The Stros try to get in a golf game today in Milwaukee before beginning a weekend series on Friday with the Brew Crew, who are uncharacteristically playing reasonbly well so far this season. Tim Redding, Roy O, and whoever is replacing Andy Pettitte in the rotation this time around (probably Pete Munro) will hurl this series. The Stros finally return to the Juice Box on Monday for an 11 game homestand against the Cubbies, the Angels, and the Pirates.
Finally, it turns out that the Stros still hold at least one option under Brandon Duckworth‘s contract, as he was mercifully optioned to AAA New Orleans yesterday. Journeyman reliever Kirk Bullinger replaces Duckworth on the 25 man roster.
Judge Hittner goes nuclear on Mike DeGeurin
U.S. District Judge David Hittner today took the unusual step of issuing a ten page order admonishing prominent Houston criminal defense attorney, Dick Degeurin, for sending a background report about DeGeurin’s client, Lea Fastow, to the Bureau of Prisons.
Mrs. Fastow, wife of ex-Enron Chief Financial Officer Andrew Fastow, was ordered this week to serve her term for a tax misdemeanor in the cell block-like downtown Houston Federal Detention facility starting in July. DeGeurin had been trying to arrange for her to serve the year in a more comfortable federal minimum security unit in Bryan. DeGeurin’s letter to the Bureau indicated he was sending the report so that the Bureau had all the possible information on Mrs. Fastow before assigning her to a facility to serve her one-year sentence.
Presentencing background reports are routinely sent to the Bureau and both the prosecution and the defense requested that one be sent in this case. However, Judge Hittner refused to send the report in this case, reasoning that the report was based on the felony charges that the government dropped when Mrs. Fastow pled to a misdemeanor tax evasion charge. Judge Hittner contended that the lawyers waived a new report, but DeGeurin and the prosecution apparently did so only because a report already existed and they thought it was fine to send to the Bureau.
Judge Hittner took the unusual step of distributing his order regarding DeGeurin to all the district judges in the Southern District of Texas saying DeGeurin “circumvent(ed) the rulings of the court, as well as the procedures of the United States Probation Office and Federal Bureau of Prisons.”
Judge Hittner previously refused to accept a 5-month prison plea bargain for Mrs. Fastow. Although this is speculation, I suspect that Judge Hittner has not been pleased with the way in which the Enron Task Force handled the case against Mrs. Fastow — i.e., prosecuting her until her husband cut a plea bargain and then agreeing to a minimum level plea with Mrs. Fastow that indicated that they really were not serious about the prosecution in the first place. However, I have no idea why the judge has gone off on DeGeurin, who appears to have done nothing other than vigorously represent his client.
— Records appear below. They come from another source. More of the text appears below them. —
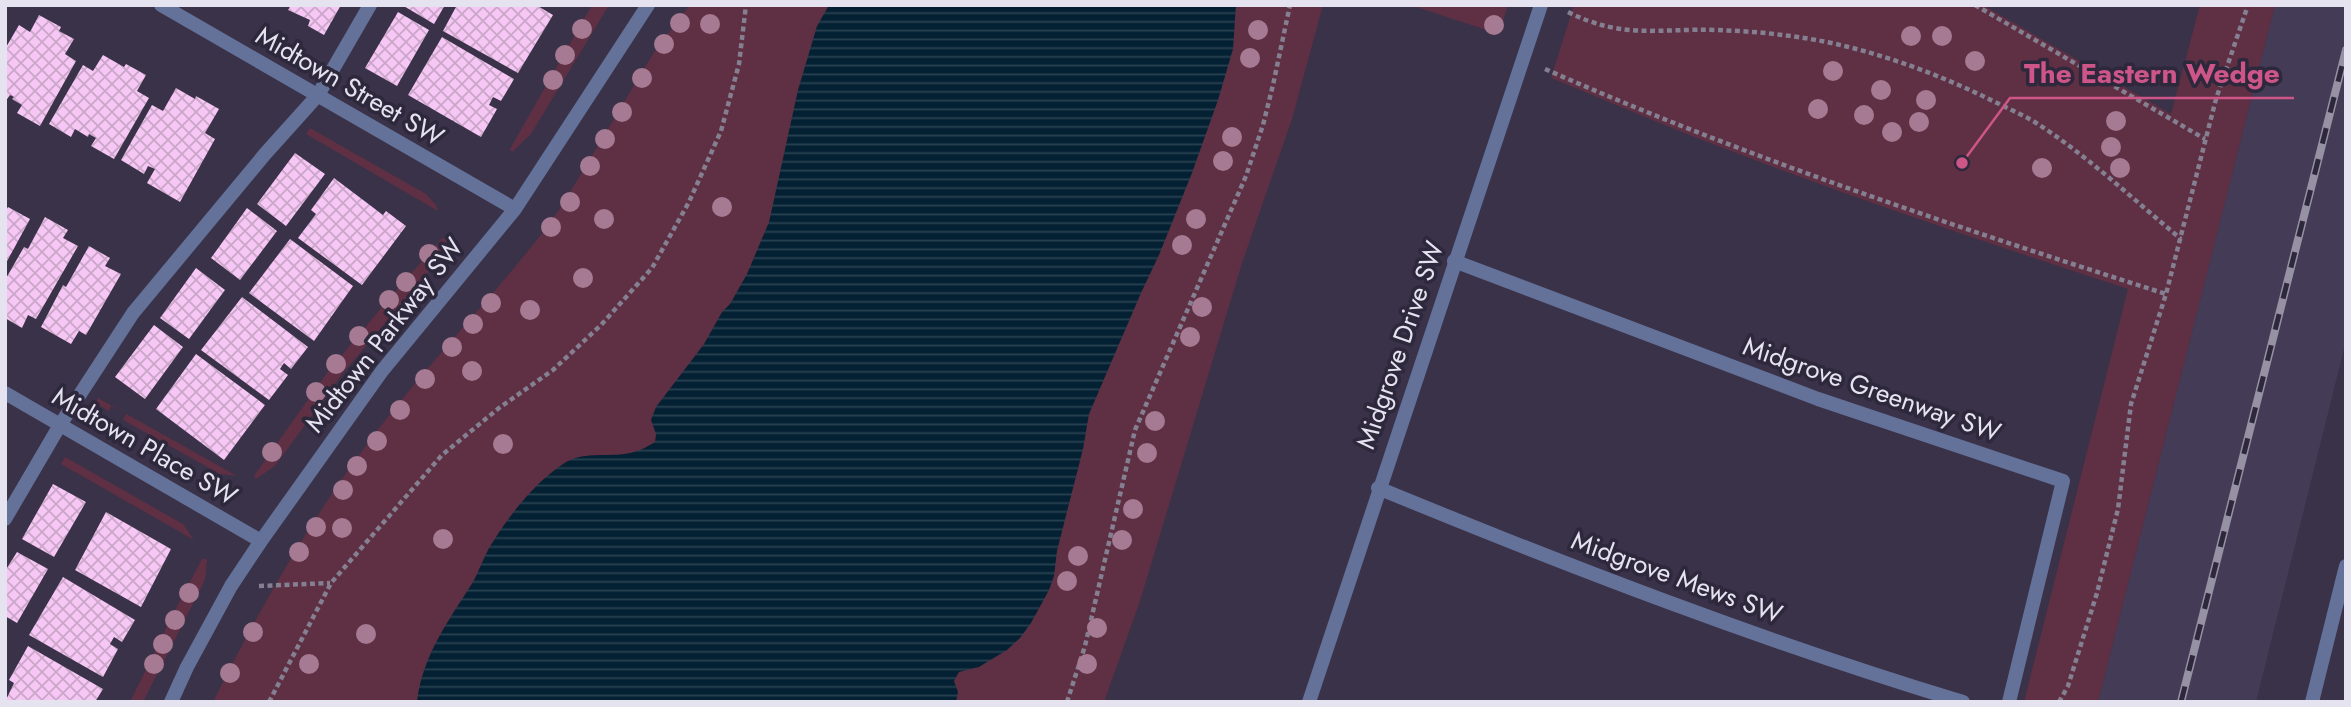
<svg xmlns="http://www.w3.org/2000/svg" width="2351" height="707" font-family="Jost,sans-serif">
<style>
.built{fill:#443b57}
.green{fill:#5f3043}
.water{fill:url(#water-rules)}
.building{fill:url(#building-cross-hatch)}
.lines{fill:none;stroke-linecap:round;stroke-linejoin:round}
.path{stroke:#847f91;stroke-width:4.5;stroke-dasharray:5 3.5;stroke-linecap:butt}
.lane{stroke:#647199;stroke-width:14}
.street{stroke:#647199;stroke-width:14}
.rail-casing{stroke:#9691a3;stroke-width:8}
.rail{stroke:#2e283d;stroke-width:5;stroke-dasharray:16;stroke-linecap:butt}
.tree{fill:#a57a92}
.labels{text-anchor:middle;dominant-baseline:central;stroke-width:7;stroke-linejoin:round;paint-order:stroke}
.street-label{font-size:26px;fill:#e6e3f1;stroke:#2e283d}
.leader{fill:none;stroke:#cd5588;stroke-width:2.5}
.callout-dot{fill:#cd5588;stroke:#2e283d;stroke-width:2.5}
.callout-label{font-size:28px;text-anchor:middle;font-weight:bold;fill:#cd5588;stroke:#2e283d;stroke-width:7;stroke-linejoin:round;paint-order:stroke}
</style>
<defs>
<pattern id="water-rules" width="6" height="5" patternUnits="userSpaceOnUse" patternTransform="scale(1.75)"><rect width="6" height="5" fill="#042133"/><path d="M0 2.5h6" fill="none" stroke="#294151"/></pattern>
<pattern id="building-cross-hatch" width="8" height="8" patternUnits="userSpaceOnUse" patternTransform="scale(1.75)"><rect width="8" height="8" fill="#f6c6f4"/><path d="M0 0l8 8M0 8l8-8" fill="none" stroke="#caa6c9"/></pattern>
</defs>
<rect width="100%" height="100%" fill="#393248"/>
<path class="built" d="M2275,5H2346V341L2256,702H2098Z"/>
<path class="green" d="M592,5H609L531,134L512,152L510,149Z
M690,5H1323L1292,119L1242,263L1140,601L1104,702H213C258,612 305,528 365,447C420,372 486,305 544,231L561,207L656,49Z
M1410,5H1508L1499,34Z
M1574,5H1983L2171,114L2200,5H2275L2098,702H2024L2128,289C1991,244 1853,198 1718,146C1662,125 1606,100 1551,78Z
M310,128L426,194L436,205L438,211L306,134Z
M442,238L448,239L438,261L343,373L275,466L256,479L254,476L263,463L327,373L382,307Z
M98,398L237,476L220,474L123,420L126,414L111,406L109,411L95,403Z
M65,457L183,524L194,540L61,464Z
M202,559H207L205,580L143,702H130L173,614Z"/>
<path class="water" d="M829,5H1236L1233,49L1218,100L1192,173L1159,255L1141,293L1089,414L1083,449L1057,551L1054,576L1049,590L1031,623L1020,638L1007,650L979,667L959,672L954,681L958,692L956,702H417C422,656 449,620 473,582C479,571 483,559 489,548C508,517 532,485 563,464C584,450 607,458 630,453C639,451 647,447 655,442L656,434L651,420L656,407L704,344L722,312L730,304L747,274L769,222L798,90L817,26Z"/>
<path class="building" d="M291,5H341L324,35L308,26L310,20L288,10Z
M402,5H445L434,24Z
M457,5H536L553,15L518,73L443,31Z
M398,12L429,30L397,86L365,68Z
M39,15L61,27L59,31L74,39L65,54L76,61L40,126L17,113L22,105L12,99L14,97L10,95L5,102V49L19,25L30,32Z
M442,37L514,79L501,101L493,97L489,105L497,109L481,137L408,95Z
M103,55L124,67L126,64L146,75L137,91L149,98L114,159L91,146L96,138L89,134L88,137L75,129L71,137L49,124L83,65L93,71Z
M176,88L195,99L196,96L219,109L205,133L215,139L180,202L147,183L155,169L148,166L144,174L121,160L152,105L163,111Z
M295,153L325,174L286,226L257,204Z
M334,178L383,215L386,211L406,226L362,285L298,238L316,214L311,210Z
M8,207L30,219L5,265V212Z
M247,208L277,231L240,280L211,258Z
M45,217L68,230L63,238L78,246L36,319L28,315L22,328L5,318V280L24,247L28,249Z
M290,239L353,286L314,341L249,293Z
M89,246L110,258L105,266L121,274L86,335L79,331L71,344L41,327L63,285L66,287Z
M196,268L225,290L189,339L160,318Z
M242,297L308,347L291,369L284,363L280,369L288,375L269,400L201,350Z
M154,325L183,347L145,399L115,377Z
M196,354L265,405L224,460L156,409Z
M53,484L86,502L54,557L22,539Z
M106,512L171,549L141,607L75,570Z
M17,552L48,569L17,623L5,616V571Z
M63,577L135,620L122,642L114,637L110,644L118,649L103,677L29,635Z
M28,646L103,689L95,702H5L14,683L9,680Z"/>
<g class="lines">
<path class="path" d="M1975,5L2205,139
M1568,12C1624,40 1659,28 1718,30C1739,31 1761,32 1782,35C1855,43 1928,69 1993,101C2009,109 2026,116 2041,126C2091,159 2135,201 2181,239
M1545,69C1747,158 1956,227 2166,294
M259,586L330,583
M269,702L331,583L442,455L499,408L553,370L601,325L652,268L689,202L721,131L739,64L746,5
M1067,702L1085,646L1135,430L1246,176L1263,125L1273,85L1290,5
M2059,702L2068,686L2097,593L2118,509L2131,404L2166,294L2216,99L2248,5"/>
<path class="lane" d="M1454,261L1818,399L2063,481L2009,702
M5,519L60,425L133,313L265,154L318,95L370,5"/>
<path class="street" d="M161,5L515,209
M5,393L261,541
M1378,488C1570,567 1765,642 1963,702
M171,702L187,667L231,586L261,541L382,371L515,209L648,5
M1309,702L1541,5
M2312,702L2346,566"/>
<g class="rail-casing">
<path id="rail" d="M2181,702L2346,50"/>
</g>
<use href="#rail" class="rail"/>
</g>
<g class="tree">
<circle cx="680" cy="23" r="10"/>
<circle cx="710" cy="24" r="10"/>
<circle cx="1494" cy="25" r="10"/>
<circle cx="582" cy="29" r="10"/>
<circle cx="1258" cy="30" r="10"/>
<circle cx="1911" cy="36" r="10"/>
<circle cx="1942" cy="36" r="10"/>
<circle cx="664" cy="44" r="10"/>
<circle cx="565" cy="55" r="10"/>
<circle cx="1250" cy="58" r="10"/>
<circle cx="1975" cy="61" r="10"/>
<circle cx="1833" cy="71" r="10"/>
<circle cx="642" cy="78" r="10"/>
<circle cx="553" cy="80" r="10"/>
<circle cx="1881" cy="90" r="10"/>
<circle cx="1926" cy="100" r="10"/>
<circle cx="1818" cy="109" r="10"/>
<circle cx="622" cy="112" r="10"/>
<circle cx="1864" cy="115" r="10"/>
<circle cx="2116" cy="121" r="10"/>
<circle cx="1919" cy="122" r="10"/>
<circle cx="1892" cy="132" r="10"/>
<circle cx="1232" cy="137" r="10"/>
<circle cx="605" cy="139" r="10"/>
<circle cx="2111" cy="147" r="10"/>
<circle cx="1223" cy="161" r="10"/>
<circle cx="590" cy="166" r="10"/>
<circle cx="2042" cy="168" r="10"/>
<circle cx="2120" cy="168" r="10"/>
<circle cx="570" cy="202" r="10"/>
<circle cx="722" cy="207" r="10"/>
<circle cx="604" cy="219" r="10"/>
<circle cx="1196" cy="219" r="10"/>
<circle cx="551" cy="227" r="10"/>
<circle cx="1182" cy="245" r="10"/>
<circle cx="429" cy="254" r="10"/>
<circle cx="583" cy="278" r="10"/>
<circle cx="406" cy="282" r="10"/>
<circle cx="389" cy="300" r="10"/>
<circle cx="491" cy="303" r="10"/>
<circle cx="1202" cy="307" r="10"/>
<circle cx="530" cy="310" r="10"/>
<circle cx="473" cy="324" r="10"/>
<circle cx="359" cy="336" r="10"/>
<circle cx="1190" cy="337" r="10"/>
<circle cx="452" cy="347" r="10"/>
<circle cx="336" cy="364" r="10"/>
<circle cx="472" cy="371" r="10"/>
<circle cx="425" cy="379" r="10"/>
<circle cx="316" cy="392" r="10"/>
<circle cx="400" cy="410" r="10"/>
<circle cx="1155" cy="421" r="10"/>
<circle cx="377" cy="441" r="10"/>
<circle cx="503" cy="444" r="10"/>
<circle cx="272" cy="452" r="10"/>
<circle cx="1147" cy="453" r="10"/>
<circle cx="357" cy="466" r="10"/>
<circle cx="343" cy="490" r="10"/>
<circle cx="1133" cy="509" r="10"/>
<circle cx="316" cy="527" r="10"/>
<circle cx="342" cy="528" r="10"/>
<circle cx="443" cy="539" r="10"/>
<circle cx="1122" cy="540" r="10"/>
<circle cx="299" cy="552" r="10"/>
<circle cx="1078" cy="556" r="10"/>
<circle cx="1067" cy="581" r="10"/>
<circle cx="189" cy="593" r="10"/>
<circle cx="175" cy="620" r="10"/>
<circle cx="1097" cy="628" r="10"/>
<circle cx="253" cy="632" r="10"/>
<circle cx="366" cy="634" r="10"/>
<circle cx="163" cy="644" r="10"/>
<circle cx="154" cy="664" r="10"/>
<circle cx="309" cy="664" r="10"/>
<circle cx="1087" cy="664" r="10"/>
<circle cx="230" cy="673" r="10"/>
</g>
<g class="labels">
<g class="street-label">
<text transform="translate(350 86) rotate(30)">Midtown Street SW</text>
<text transform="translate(384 335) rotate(-52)">Midtown Parkway SW</text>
<text transform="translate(1400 345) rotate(-71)">Midgrove Drive SW</text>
<text transform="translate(1872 389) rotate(19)">Midgrove Greenway SW</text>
<text transform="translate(145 446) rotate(30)">Midtown Place SW</text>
<text transform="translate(1677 577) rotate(20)">Midgrove Mews SW</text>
</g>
</g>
<path class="leader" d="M1962 163L2010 98H2294"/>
<circle class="callout-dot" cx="1962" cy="163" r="7"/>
<g class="callout-label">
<text x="2152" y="83">The Eastern Wedge</text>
</g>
<rect width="2351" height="707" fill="none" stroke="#e6e3f1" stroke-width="14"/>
</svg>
One thing looks certain — I suspect that all parties in any future Enron criminal prosecutions that land in Judge Hittner’s court will file joint motions to recuse him from the case. It was somewhat surprising that Judge Hittner handled the case against Mrs. Fastow because he was a former Enron Corp. shareholder. Neither the prosecution nor the defense in Mrs. Fastow’s case raised that fact as grounds for the judge’s recusal.